Some weeks later Paul from the Lock cottage at Uxbridge approached his boss at British Waterways and they organised for a lovely bench to be placed at Denham where Charlie had his accident, there’s a small brass plaque engraved with his full name and a few words fitted on the bench and if you ever venture that way, take a seat and enjoy the surroundings, for this was part of Charlie's back garden, and he loved it. There is also a rose tree planted there in his favourite colour and some friends on boats helped to clear the vegetation, trees and shrubs surrounding it so it all stood out a bit more and got the sun. He has his picture hanging in his old school surrounded by drawings from all of his little friends. At his first school where he went to prep in the mornings they planted a tree in his memory with a plaque beneath. 

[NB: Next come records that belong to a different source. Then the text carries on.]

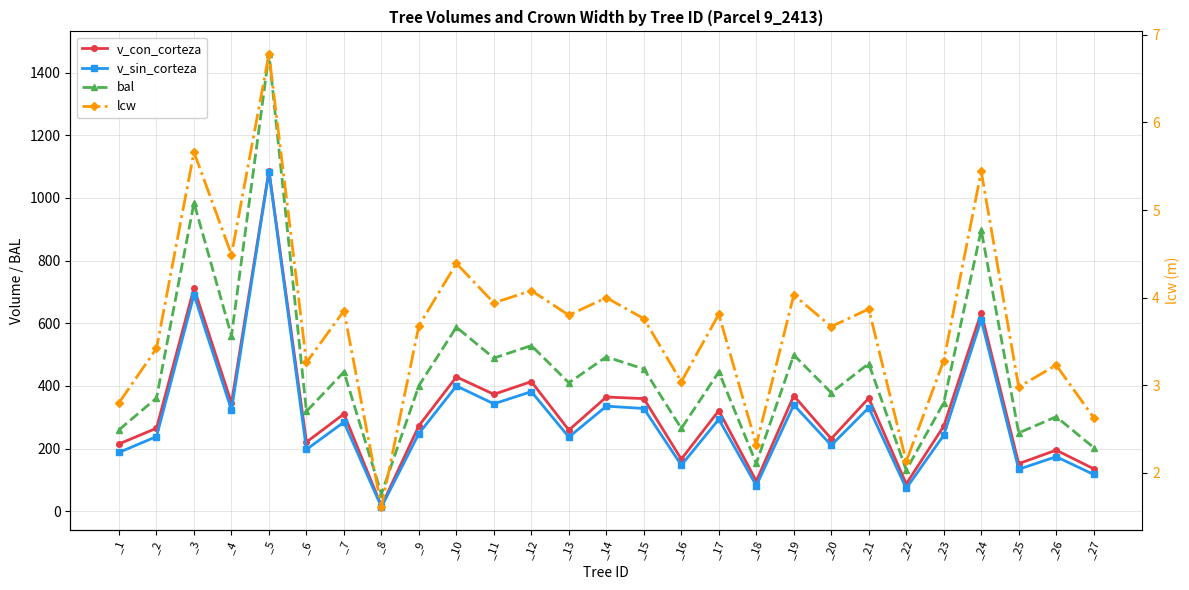

At which category is the sum across all series the highest?

_5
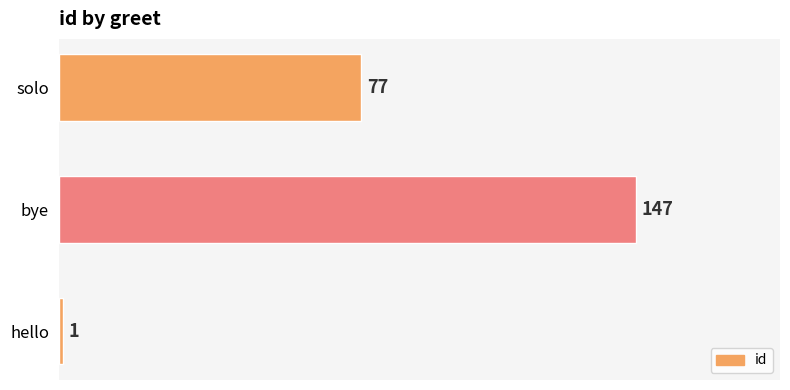

List the labels in order of value, smallest first.

hello, solo, bye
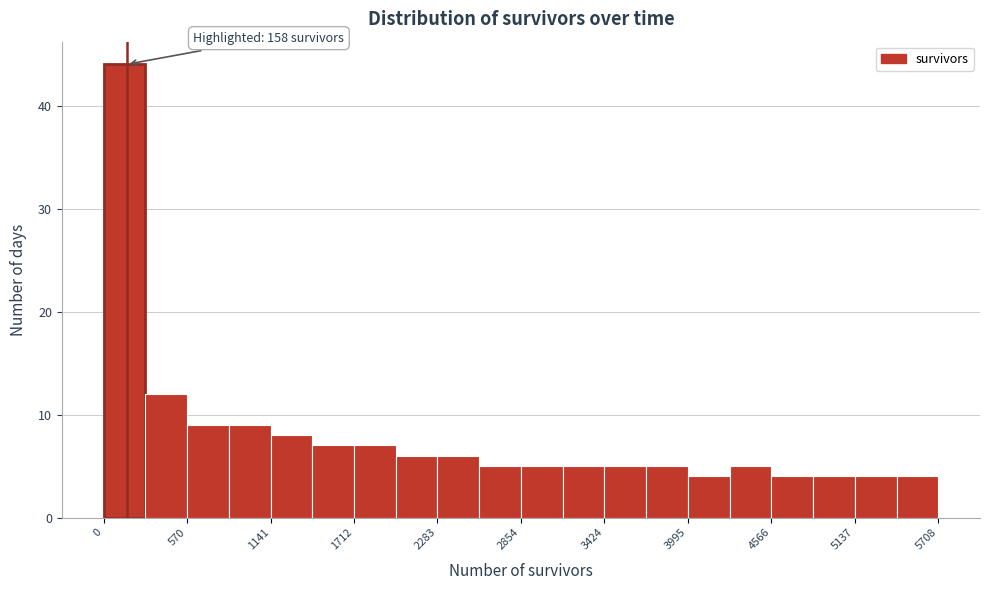

Around what value on the x-axis is the tallest bar? Give the approximate position of its centre, as read against the axis.

100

Of course Janet and I have regrets, but I don’t regret the life he did have. It was full of boys adventure and fun. He may have been with us only a short while but he lived a hundred childhoods in that time and left such warm memories for any who knew him.  I am glad that he was born to a boating life and I am proud of my boy for the life he lived in that boating world and the mark he left on all of the wonderful boaters he met. When I think of all my years living aboard, those 4 years 15 weeks and 6 days when I had the honour to share my experience with Charlie, was the best time of it all.
I could go on and on with wonderful stories of Charlie, but I will stop. Thank you “Boat Wife” for the opportunity to write this. It has taken me a while and I have cried so much that I just wanted to stop, but I am glad that I didn’t and glad that I have now finished and got back to all my happy memories. People lose children every day across the world in so many different ways, we never think it will happen to us and I wish it never has to happen to anyone again, but unfortunately it will. Charlie could have lived on the 15th floor of a council block in South London and been hit by a car. Nobody much would have noticed just another car accident and not much of a life before that. But he didn’t he lived on a boat, in the south of England in some of the most beautiful places and had a ball every day of his life, and when he had his accident everyone noticed as it was such a rare accident, because kids on the cut know, they're all brought up to know, all boaters know. When all is said and done, I think it is a wonderful way of life for kids to grow up nowadays. Such a rare opportunity to experience life and people and to get to know and experience the world you live in, at an age when all the materialistic things in life don’t matter.
Thank you again Boat Wife and to all of the boaters I have mentioned by name or not, you know who you are and so do I.  We have now moved from the canal and live in Australia, we have Alfie, now almost 9, and little Jake who was a bit of a surprise, and he’s 2 in August.

In Memory of Charlie.
Missed so much by all who knew his smile.

1 comment:

Alice said...

wow, what a powerful post. Written so beautifully. We all know the dangers of bringing up children on the cut (although as Nigel says, a child could just as much run out from a garden into the road) but ultimately I too believe it is a wonderful childhood. To be so close to nature, to have so much freedom in the great outdoors... so sad about Charlie, and yet what a wonderful childhood he had.